Oh nice guys finish last, when you run out of gas, Don’t pat yourself on the back, you might break your spine.

Those Green Day lyrics proved to be the anthem of many a “nice” young man growing up in the ’90s and soon may be the anthem played at the US Airways Center.

The Suns have hyped being the “nice guys” since Shaq ’s departure and it’s becoming quite obvious to everyone, the team included, that they’ve all but run out of gas. The group may be able to get along in the locker room but they’re failing to get it together on the court since their 14-3 start.

The Suns are just 10-15 since that fast, and much heralded, 17 game stretch. They’ve given up over 120 points eight different times—only twice in the first 17 games—and have begun to slide in the standings (they’re only 1/2 a game from missing out on the playoffs).

Things don’t look good, no matter how nice and fun-loving the team may be.

I have been saddled with the “nice guy” label for a majority of my life. I was the guy that girls locked away in the “friend zone” because I was nice and fun to be around but didn’t have “it” (it took me 11 years of convincing to land my wife).

It was so bad that my high school football career ended because of it. My coach pulled me aside one afternoon during practice and said “Greg, I think you’re just too nice of a guy to play.”

The trend continued until one day, late in my college career, I realized being a nice guy is good most of the time—but I needed to change and have an edge if I wanted to succeed going forward.

The Suns and Steve Kerr need to make the same decision.

Right now they’re in the NBA ’s version of the “friend zone." They’re likable, have the ability to be fun, but they don’t have “it.”

It’s no secret that they aren’t going to win an NBA championship with their current roster, so why not mix it up and find an edge?

A great locker room and a fun atmosphere is nice to talk about in training camp, but a roster that has an edge, an attitude and some swagger gets you championships.

Kobe and Shaq didn’t get along; they won three rings together in L.A.

- What the exercise asks
Please reproduce the passage about the Suns word for word, starting at "The trend continued" and ending at "together in L.A.".

- Data extract
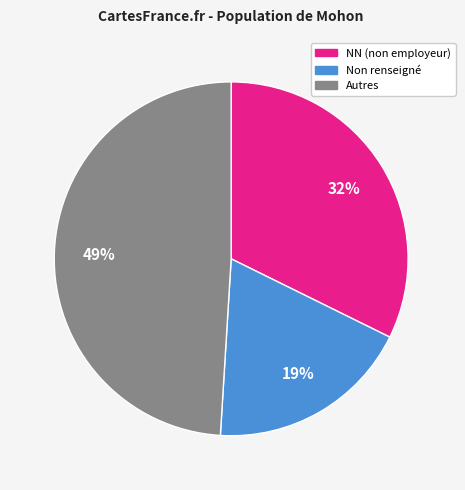

To the nearest percent, what is the difference between the largest and smallest slice percentages?

30%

- Task result
The trend continued until one day, late in my college career, I realized being a nice guy is good most of the time—but I needed to change and have an edge if I wanted to succeed going forward.

The Suns and Steve Kerr need to make the same decision.

Right now they’re in the NBA ’s version of the “friend zone." They’re likable, have the ability to be fun, but they don’t have “it.”

It’s no secret that they aren’t going to win an NBA championship with their current roster, so why not mix it up and find an edge?

A great locker room and a fun atmosphere is nice to talk about in training camp, but a roster that has an edge, an attitude and some swagger gets you championships.

Kobe and Shaq didn’t get along; they won three rings together in L.A.